--- Source material Enclosed Below ---

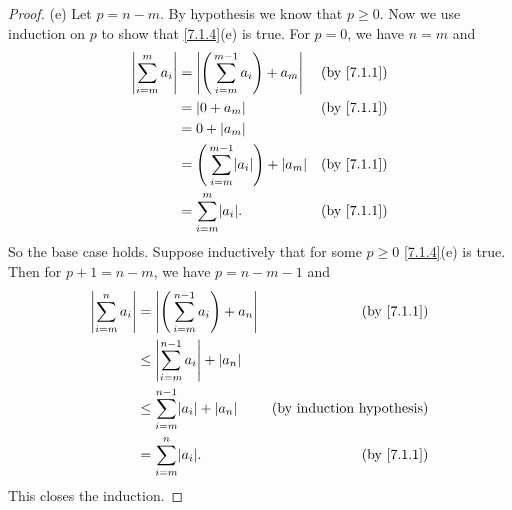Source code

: \begin{proof}{(e)}
  Let \(p = n - m\).
  By hypothesis we know that \(p \geq 0\).
  Now we use induction on \(p\) to show that \cref{7.1.4}(e) is true.
  For \(p = 0\), we have \(n = m\) and
  \begin{align*}
    \abs{\sum_{i = m}^m a_i} & = \abs{\Bigg(\sum_{i = m}^{m - 1} a_i\Bigg) + a_m}       & \text{(by \cref{7.1.1})} \\
                             & = \abs{0 + a_m}                                          & \text{(by \cref{7.1.1})} \\
                             & = 0 + \abs{a_m}                                                                     \\
                             & = \Bigg(\sum_{i = m}^{m - 1} \abs{a_i}\Bigg) + \abs{a_m} & \text{(by \cref{7.1.1})} \\
                             & = \sum_{i = m}^m \abs{a_i}.                              & \text{(by \cref{7.1.1})}
  \end{align*}
  So the base case holds.
  Suppose inductively that for some \(p \geq 0\) \cref{7.1.4}(e) is true.
  Then for \(p + 1 = n - m\), we have \(p = n - m - 1\) and
  \begin{align*}
    \abs{\sum_{i = m}^n a_i} & = \abs{\Bigg(\sum_{i = m}^{n - 1} a_i\Bigg) + a_n} & \text{(by \cref{7.1.1})}         \\
                             & \leq \abs{\sum_{i = m}^{n - 1} a_i} + \abs{a_n}                                       \\
                             & \leq \sum_{i = m}^{n - 1} \abs{a_i} + \abs{a_n}    & \text{(by induction hypothesis)} \\
                             & = \sum_{i = m}^n \abs{a_i}.                        & \text{(by \cref{7.1.1})}
  \end{align*}
  This closes the induction.
\end{proof}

--- End of Enclosed Source material ---

* Exercise directions *
When a line in the entries above contains "have", count it; please answer with the number only.

* Response to this task *
2